O Homem da Maratona em Lisboa

Freguesia dos Anjos – futura Freguesia de Arroios

Francisco Lázaro foi o primeiro desportista a ficar consagrado na toponímia de Lisboa, pelo Edital municipal de 09.12.1924 e, com a legenda «Pedestrianista Falecido em Estocolmo em 1912», naquela que era antes a Travessa do Borralho e onde, desde 1 de Dezembro de 1923, tinha sede uma instituição desportiva, o Lisboa Ginásio Clube.

Foi a Francisco Lázaro que coube empunhar o estandarte português no desfile de abertura dos Jogos Olímpicos de Estocolmo de 1912 e, dar a conhecer a recém-oficializada bandeira portuguesa, na primeira delegação portuguesa a uns Jogos Olímpicos, chefiada pelo esgrimista Fernando Correia e que também integrava Armando Cortesão e António Stromp no atletismo, e os lutadores António Pereira e Joaquim Vital.

A Maratona como prova olímpica evoca o drama do lendário soldado grego Phillipiades, que morreu de esgotamento físico, após ter percorrido a distância que medeia a localidade de Maratona de Atenas, para anunciar a vitória dos gregos sobre os Persas e, Lázaro foi também vítima desta prova disputada no dia 14 de Julho de 1912, sob um sol abrasador e 32º de temperatura, em que ele correu de cabeça descoberta e untado de sebo o que lhe impedia a transpiração, caindo ao quilómetro 29 e vindo a falecer na madrugada do dia seguinte. A sua morte por desidratação, aos 24 anos e, a primeira dos Jogos Olímpicos da Era Moderna, causou em Portugal uma profunda consternação e o mito de uma medalha de ouro inalcançável.

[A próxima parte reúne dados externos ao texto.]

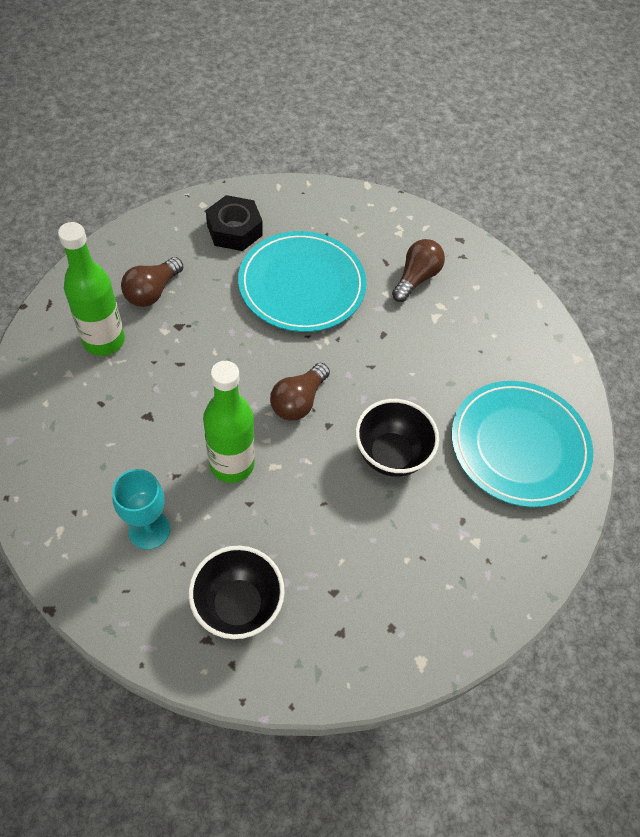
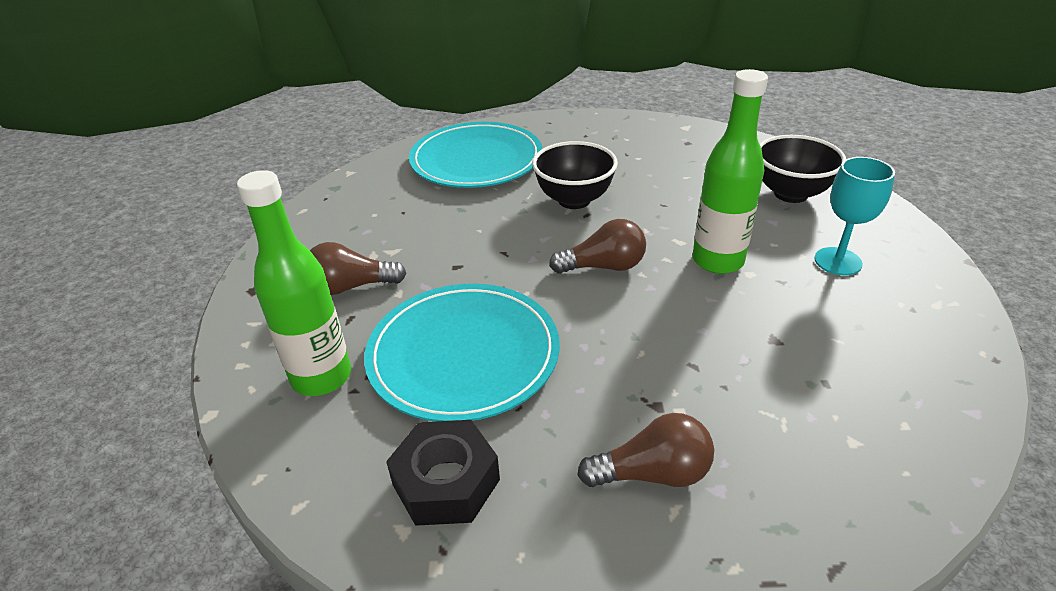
camera: 125 degrees left, 20 degrees down
green bottle [58,222,125,356] -> green bottle moved to [237,170,351,396]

Francisco Lázaro (Lisboa/21.01.1888 – 15.07.1912/Estocolmo), era carpinteiro de uma fábrica de carroçarias de automóveis na Travessa dos Fiéis de Deus (Bairro Alto) e, sem treinador, corria diariamente de Benfica até S. Sebastião da Pedreira, após o trabalho. Em 1908 começou a ser notado nas competições pedestres ao participar na primeira Maratona Nacional, uma corrida de 24 Km. Em Março de 1911 transferiu-se do Velo Clube de Lisboa para o Sport Lisboa e Benfica e, em 7 de Maio ganhou o primeiro Corta-Mato Nacional (realizado no Lumiar) com 20m e 25s e, logo em 18 de Junho ganhou a Maratona nos Jogos Olímpicos Nacionais com 3h 9m e 53s. Ainda em 1911, a 9 de Julho obteve outra vitória na prova de 30 Km do Grande Prémio do Sport Grupo Progresso, com o tempo de 2h e 10 m e, no início de 1912 transferiu-se do Benfica para o Lisboa Sporting Clube (fundado no ano anterior) e correu a Maratona Nacional, na distância de 42 800m, com a meta colocada no topo da Calçada de Carriche, com o tempo de 2h 52m 8s o que augurava um bom resultado em Estocolmo, já que o vencedor da maratona olímpica de Londres, quatro anos antes, conseguira o tempo de 2h55m.

Francisco Lázaro dá também nome ao estádio do Clube Futebol de Benfica, na Rua Olivério Serpa e, o escritor José Luís Peixoto inspirou-se nele para o seu romance Cemitério de Pianos.